_Saved entries_
-=-=-=-=-

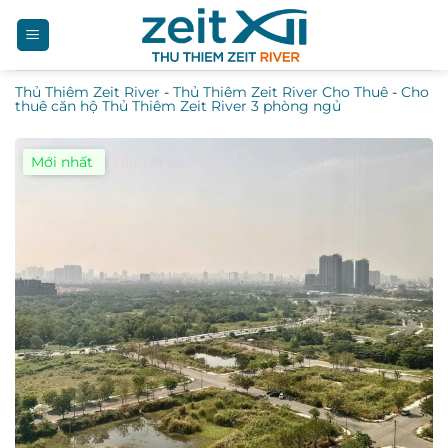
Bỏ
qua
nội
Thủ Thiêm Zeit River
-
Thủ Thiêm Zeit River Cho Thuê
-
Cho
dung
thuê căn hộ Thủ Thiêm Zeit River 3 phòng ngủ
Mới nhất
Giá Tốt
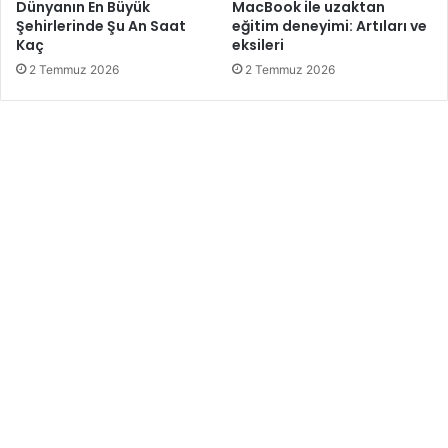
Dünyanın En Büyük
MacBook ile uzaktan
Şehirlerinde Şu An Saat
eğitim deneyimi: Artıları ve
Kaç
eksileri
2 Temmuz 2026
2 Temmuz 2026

-=-=-=-=-

_Task instructions_
Write out every line of text from the saved entries above exactly, leaving out the pictures.

_Answer to this problem_
Bỏ
qua
nội
Thủ Thiêm Zeit River
-
Thủ Thiêm Zeit River Cho Thuê
-
Cho
dung
thuê căn hộ Thủ Thiêm Zeit River 3 phòng ngủ
Mới nhất
Giá Tốt
Dünyanın En Büyük
MacBook ile uzaktan
Şehirlerinde Şu An Saat
eğitim deneyimi: Artıları ve
Kaç
eksileri
2 Temmuz 2026
2 Temmuz 2026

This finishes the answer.